I had a heck of a day...coming down to the wire with a lot of personal and hard decesions and so much struggle in the heart. I am very financially concerned with this divorce and I need to just have faith and work really hard...but I am scared.
I lasted about 1/2 a day yesterday with the protein -a thon...had chinese for dinner and today...no food except a Boca Brat plain and then dinner...noodles and tomato soup...not too much...but add a Coke and I am going strait to the Big Guy downstairs.
MamaBear Jo...I get the emotional eating....you and I ate our way around Epcot last year...trying to trip the skinny biaches meanwhile!

Does tripping people count as a form of excersize??? Hmmm...what would fit day give that for 20 minutes???
Speaking of Me and MaMaBears trip to the World last year...I have been waiting for her to tell a story...but she keeps waiting...so I will tell it!
******CLEAR AWAY ALL BEVERAGES NOW PLEASE****
So Me and Jodi...(AKA MaMaBearJo) went to the World on a girl's trip. That would be her 2 teenage beauties...Hanna and Sara, my daughter Carsyn and Hanna's friend Dana. Weight wise all the girls are approx 140-170ish...great shaped...athletic girls. Then there is us...Hubba and Bubba...I will never say which is who...and we think that Blizzard Beach sounds grand.
(For those who remember the Crush N Gusher Story...yeah...this is a pre-quel and it does not involve the same friend...)
Sooo....after freezing because it was raining that day....we did the Tobaggan Racers. Yeah...good idea...put a fat chick on a stamp sponge and see how fast she can fly!
So we smartly lined up...let others go in front so we can all slide together...and we waited for the go -ahead and I could hear the Olympic Medal calling. It may have been zinc...but it was calling out!

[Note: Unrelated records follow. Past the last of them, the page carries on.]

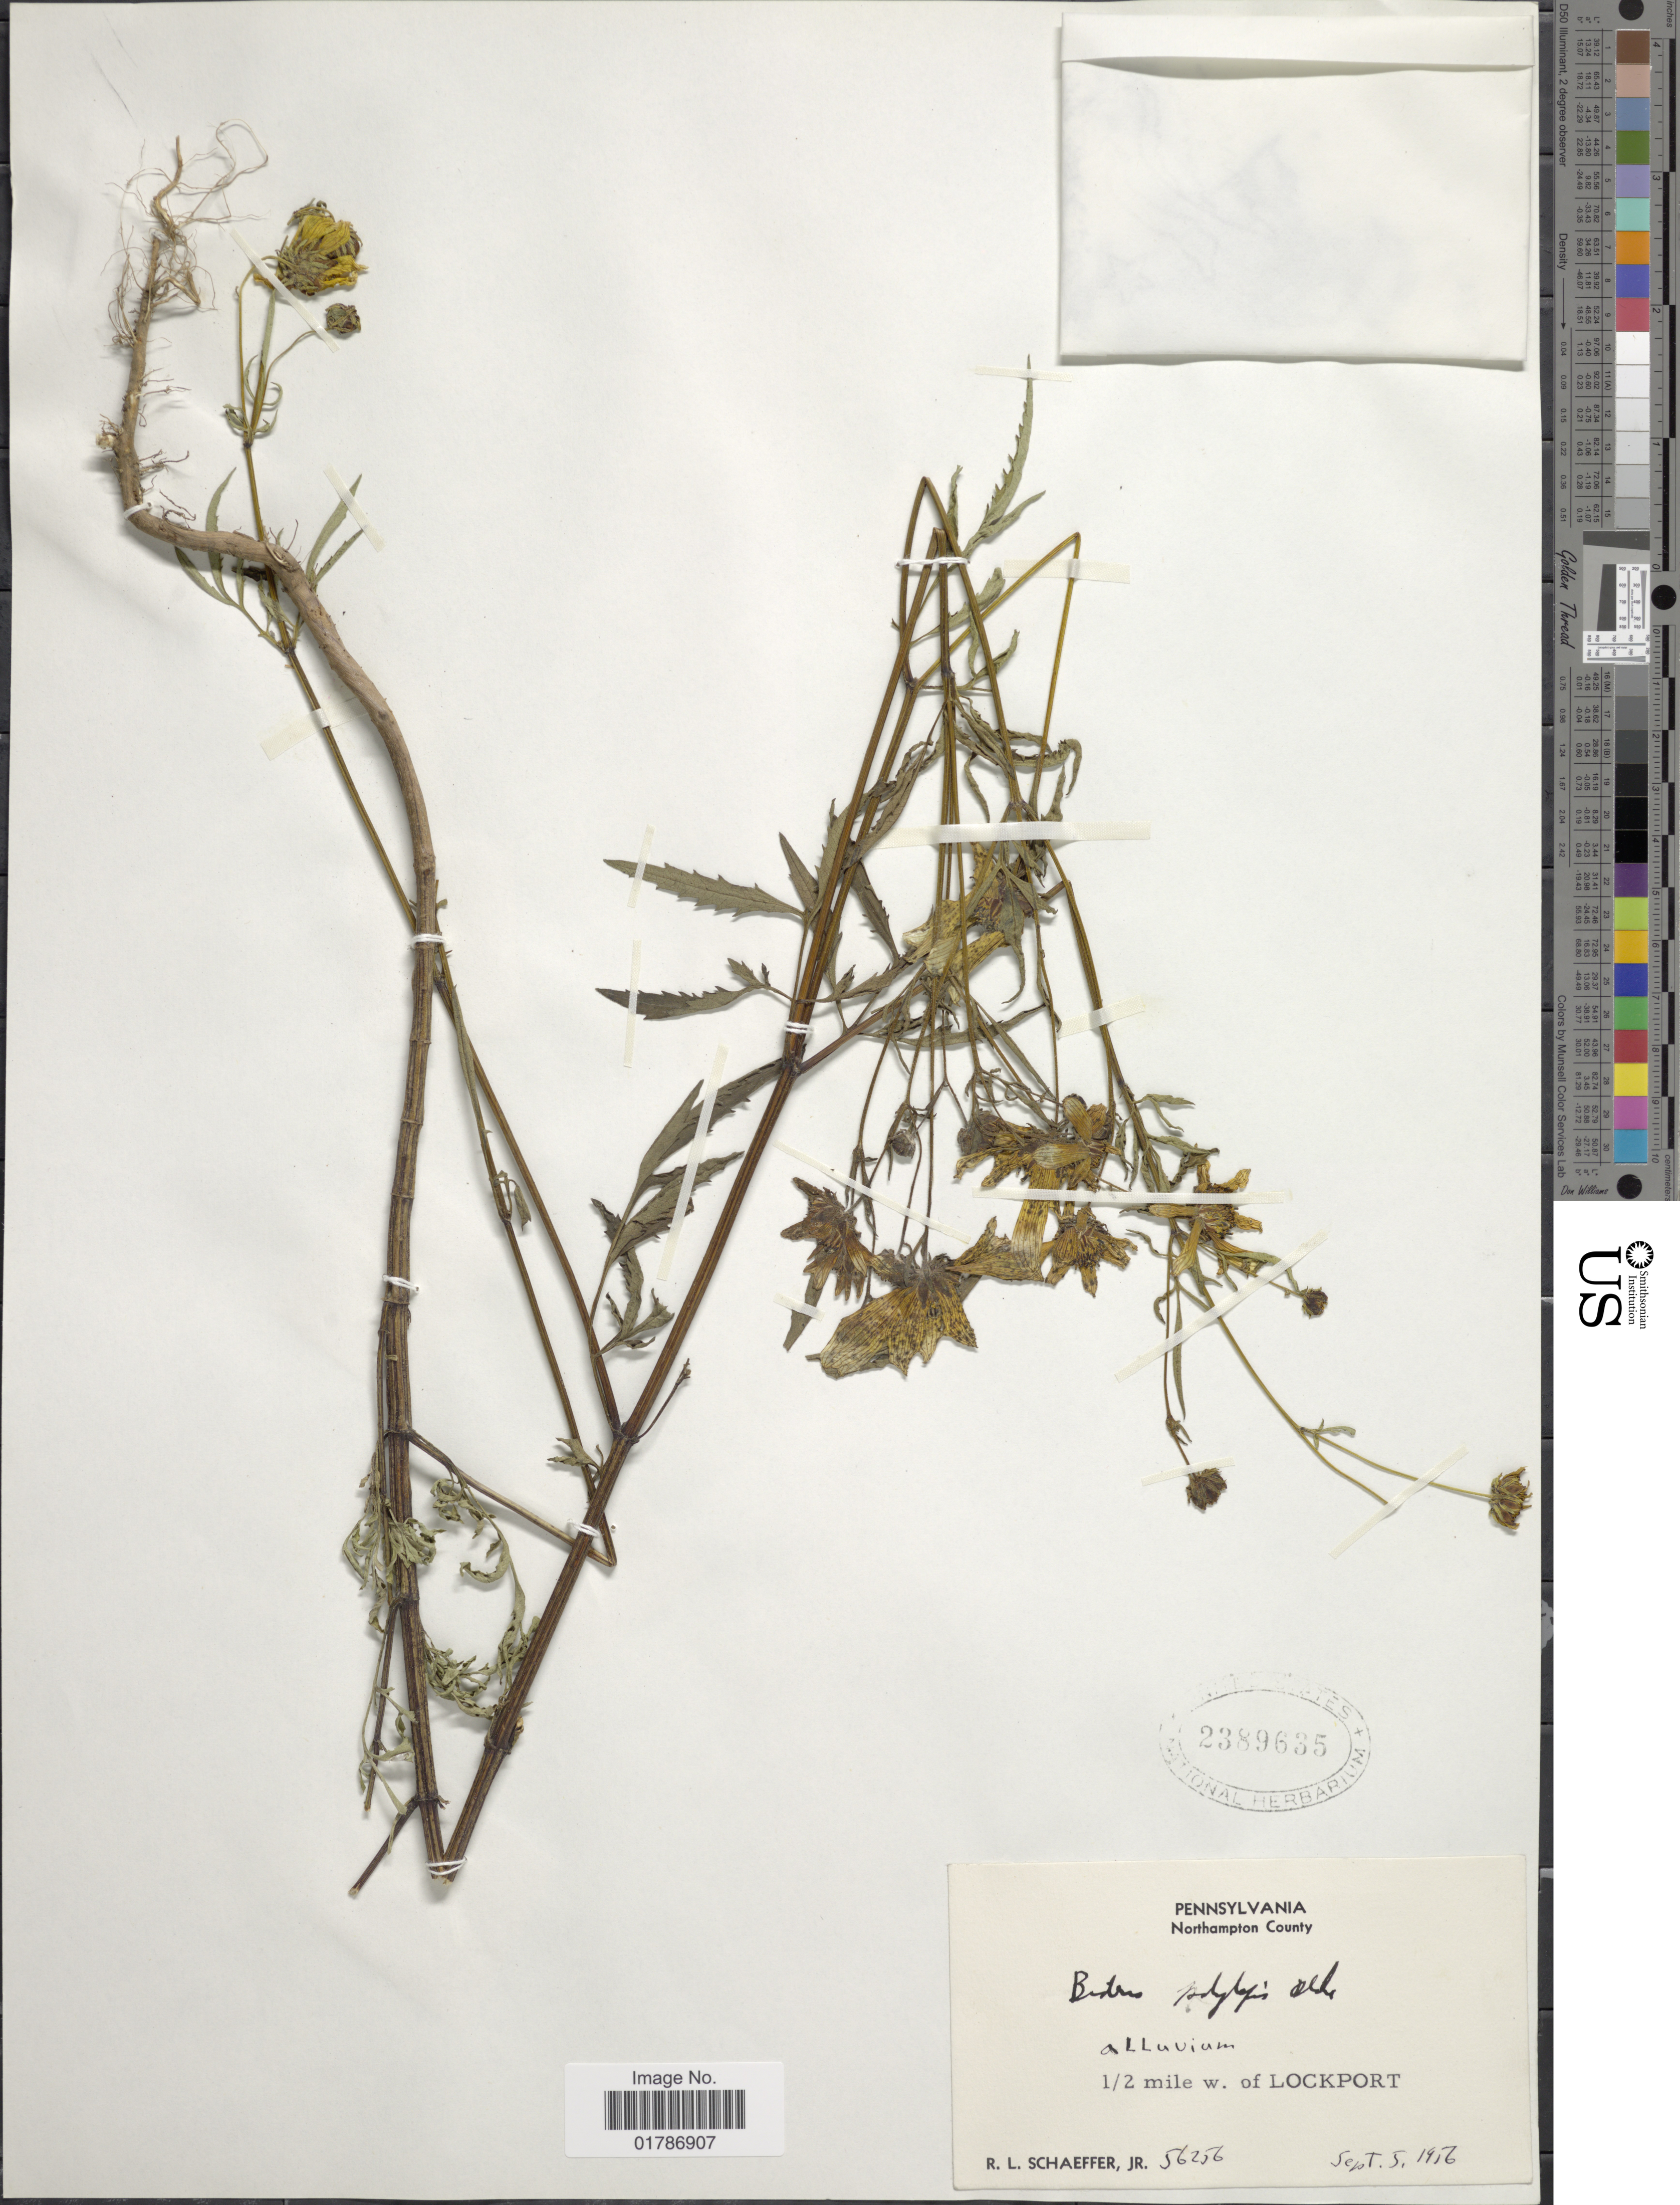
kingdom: Plantae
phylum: Tracheophyta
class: Magnoliopsida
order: Asterales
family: Asteraceae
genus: Bidens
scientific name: Bidens polylepis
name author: S.F. Blake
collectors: R. L. Schaeffer Jr.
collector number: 56256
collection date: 1956-09-05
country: United States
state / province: Pennsylvania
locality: Northampton County, ½ mile w. of Lockport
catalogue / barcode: US 2389635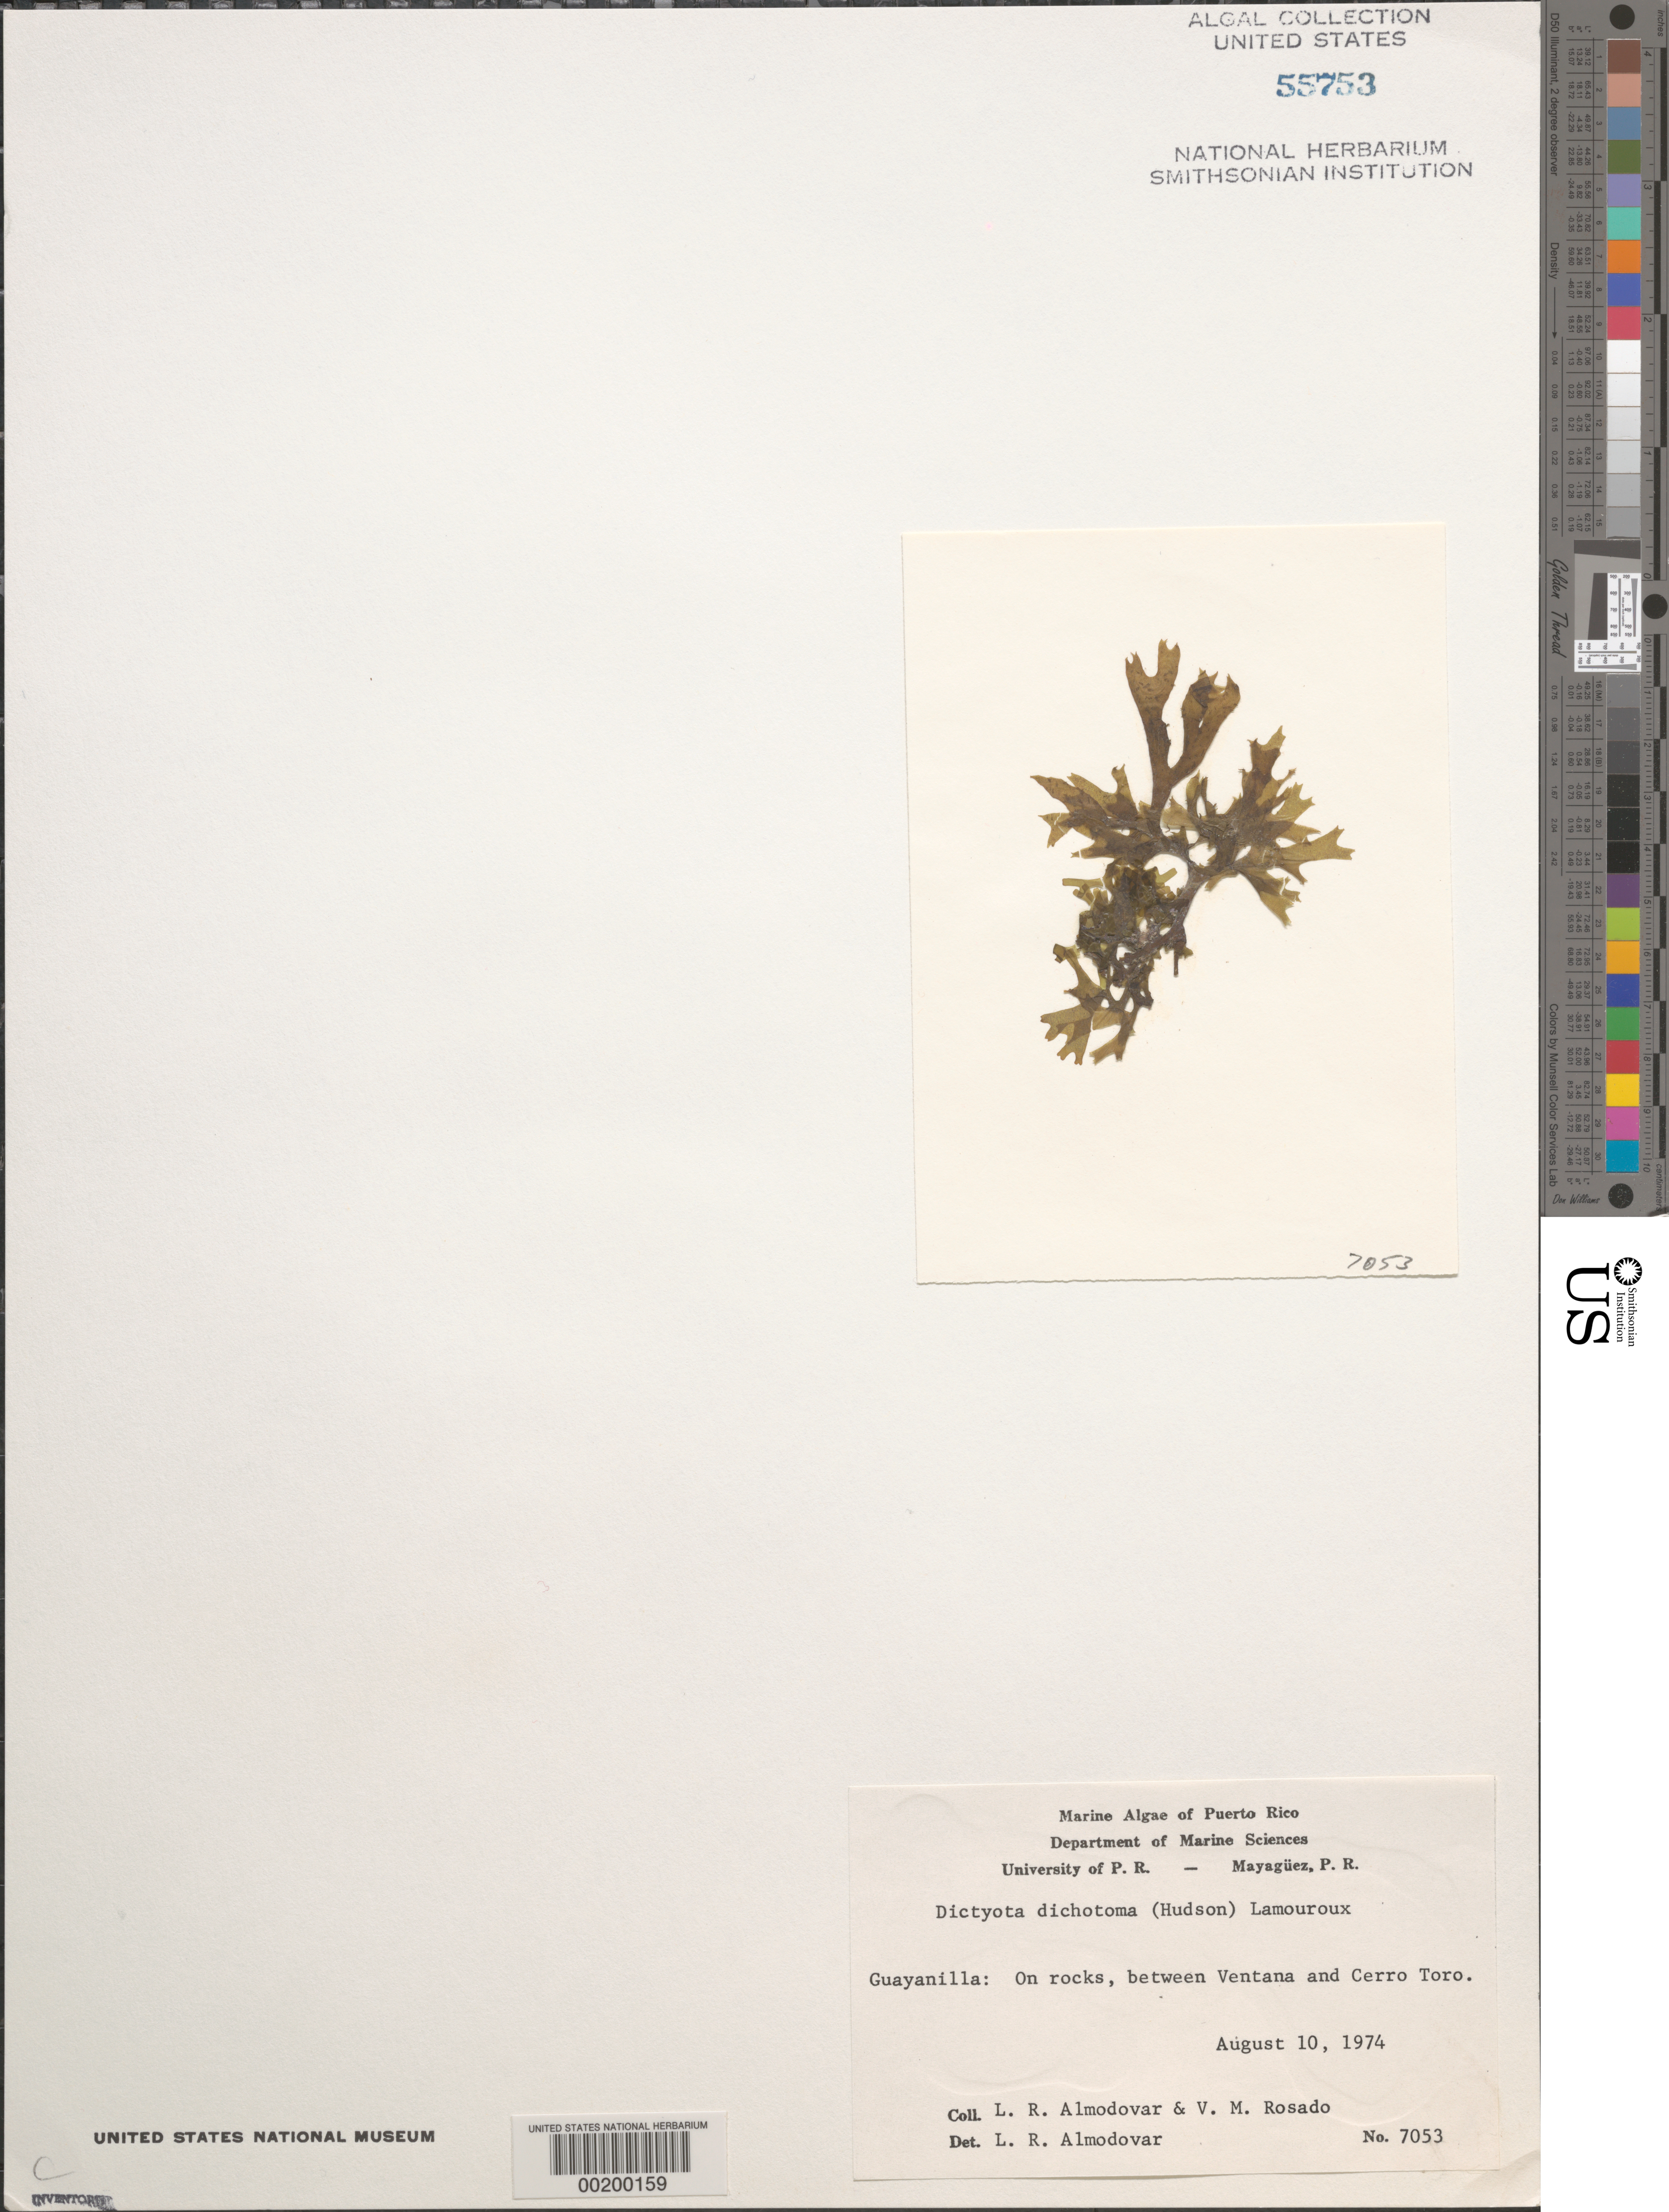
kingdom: Chromista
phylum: Ochrophyta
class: Phaeophyceae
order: Dictyotales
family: Dictyotaceae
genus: Dictyota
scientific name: Dictyota dichotoma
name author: (Huds.) J.V.Lamouroux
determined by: Almodovar, L. R.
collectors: L. Almodovar & V. Rosado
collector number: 7053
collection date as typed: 10 Aug 1974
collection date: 1974-08-10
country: Puerto Rico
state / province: Guayanilla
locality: Between ventana and cerro toro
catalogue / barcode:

"YOOO HOOO....TUBBY TALLULAH....Don't ya want me...."
So I geared my sponge mat...I lifted the front for greater speed...I placed my piglets firmly on the ground for precesion take off...and
NADA!!!
I layed firmly where I started and my take off was that of Nicole Richie at a Buffet.

day changed to night...Spring turned to Summer
...Bird's came and migrated...and me and Bubba....d@mn...you took it out of me...stayed still...listening to Hans and Frans the lifeguards flex...
So we...did what any upstanding, patriotic chubola, citizens would do...we lurched forward...did a death defying belly flop onto the water that would even carry Shamu to the sea...and finally...praise Jesus...started downhill.
For a moment...we looked good...svelt even..
okay not really but give me sumpin sumpin...
and the the hill became an evil Dictator who said we were badd baddd girls and must pay.
So...pay up at the pump we did...the teens...were already careening down the second hump...and we...we not only had a chance to come from behind...we beat them due to our behinds. In fact we did not just beat them...we went past them at the end...cause fat flies and does not stop nicely and gracefully mid finish line....
Ahhh Hel* no....we aint no stinkin quitters....we will finish this baby in style...even if this means eating the padded stoppers placed as decoy barricades at the end of the ride.
Now all that I can say about that...is I did finish with all my parts still attached...even the girls (my personal ones...as opposed to the girl I gave birth to) and their little buttons.
Jodi...was dryer than I was at the start of the ride...and as she skidded sideways into the finish post...and onto the wave pool below...she said...perhabs a better explanative would be screamed...
"I left my niPPl* back there!".
I wet myself till Tuesday...because she was literally holding her left breast...and it was not a BTW kinda scream...but more of an...
"I am in labor and want narcotics yell!"
So we went off to the First Aid station...and they said this happens all the time...and guess what...she got a faux tootie! A prostetic pidipple! I mean the thing is as real as the nose on your face and versitile!!! She can just pop that sucker on and off like a pair of sunglasses.
So...next time you are searching/stealing lost change at the bottom of slides at the Disney Water parks...look out for a missing appendage...we were horrible and left a soldier behind......
But...I hear there is a reward...MaMaBearJo's hubby is offering $500 for anyone with information leading to the capture and return of his ole Lucy...
"Picked a fine time to leave me Lucy...3 hungry kids and a man whose wife has only 1 nip...
I've had some bad times...
lived through some sad times...
but nothing like old, one-eye, patchy tit!"
Please tell me someone else thinks this is funny cause...I am laughing my hind end off and my daughter...up studying for finals...thinks her mama is off the deep end.